Colin Carroll, a 21-year-old midshipman from Olney, Md., put anesthetic drops in his eyes and lay down under the laser as Capt. Kerry Hunt, a Navy doctor, and two assistants prepared to begin. "We're locking the laser on now," Captain Hunt told him.


Midshipman Carroll had originally hoped to enter flight school but discovered not only that his eyes were not good enough, but also that he was prone to kidney stones, ruling him out of aviation entirely. He said he was "resigned" to entering the Marine Corps or becoming an officer on a surface ship, neither an assignment requiring perfect vision.


But he decided to get the surgery anyway.


By 10:49, both eyes were done, though extremely bloodshot, and Mr. Carroll walked out wearing sunglasses, declaring he could already see better.

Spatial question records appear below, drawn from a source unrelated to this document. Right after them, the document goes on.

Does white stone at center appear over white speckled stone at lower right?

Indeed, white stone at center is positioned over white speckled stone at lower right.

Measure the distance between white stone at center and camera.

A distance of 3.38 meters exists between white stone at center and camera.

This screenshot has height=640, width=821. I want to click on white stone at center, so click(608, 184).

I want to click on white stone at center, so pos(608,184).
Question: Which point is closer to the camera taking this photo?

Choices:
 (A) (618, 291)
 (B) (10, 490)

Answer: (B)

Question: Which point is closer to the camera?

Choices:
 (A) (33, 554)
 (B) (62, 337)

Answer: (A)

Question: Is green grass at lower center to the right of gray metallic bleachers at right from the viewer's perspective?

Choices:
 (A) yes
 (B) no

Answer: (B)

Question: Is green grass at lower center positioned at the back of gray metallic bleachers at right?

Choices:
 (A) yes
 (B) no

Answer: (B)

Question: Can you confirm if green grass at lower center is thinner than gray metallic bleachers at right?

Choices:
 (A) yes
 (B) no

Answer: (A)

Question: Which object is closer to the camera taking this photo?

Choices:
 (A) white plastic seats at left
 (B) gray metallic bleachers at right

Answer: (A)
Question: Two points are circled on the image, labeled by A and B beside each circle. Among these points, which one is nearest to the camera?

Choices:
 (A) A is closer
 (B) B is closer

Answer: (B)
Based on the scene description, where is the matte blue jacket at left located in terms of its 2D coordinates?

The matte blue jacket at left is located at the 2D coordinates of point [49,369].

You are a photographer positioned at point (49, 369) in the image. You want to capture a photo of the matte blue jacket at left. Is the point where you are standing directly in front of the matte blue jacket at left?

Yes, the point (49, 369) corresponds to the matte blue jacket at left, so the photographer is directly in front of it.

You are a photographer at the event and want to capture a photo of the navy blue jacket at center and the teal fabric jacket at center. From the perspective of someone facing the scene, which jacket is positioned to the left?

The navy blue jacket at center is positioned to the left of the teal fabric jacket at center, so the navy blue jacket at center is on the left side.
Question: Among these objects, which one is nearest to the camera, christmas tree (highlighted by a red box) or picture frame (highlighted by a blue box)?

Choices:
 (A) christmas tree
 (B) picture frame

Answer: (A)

The procedure used by the Navy, photorefractive keratectomy, or PRK, is different from the one used on most civilians. That approach, known as laser-in situ keratomileusis, or Lasik, requires cutting a flap in the surface of the cornea and then using a laser to reshape the cornea. But military doctors worry that the flap could come loose during combat, especially in a supersonic fighter.


So rather than slicing into the cornea covering, Navy doctors grind it away. The approach requires a longer recovery as the covering re-forms but leaves the eye more stable.


The Air Force also limits its pilots to PRK, but nonpilots can get either procedure. Army personnel, including helicopter pilots and other aviators, are allowed to get either procedure.

Use principles such as beneficence/nonmaleficence, and concepts such as the benefit/risk ratio, and the features relevant to Medical Indications (diagnosis, prognosis, treatment options, goals of treatment, indicated and non indicated interventions) to support an ethical answer to the question: Is it ethical to perform corrective LASIK on military personnel?

References

Cloud, D.S. (June 30, 2006). Perfect visions is helping and hurting Navy. The NY Times.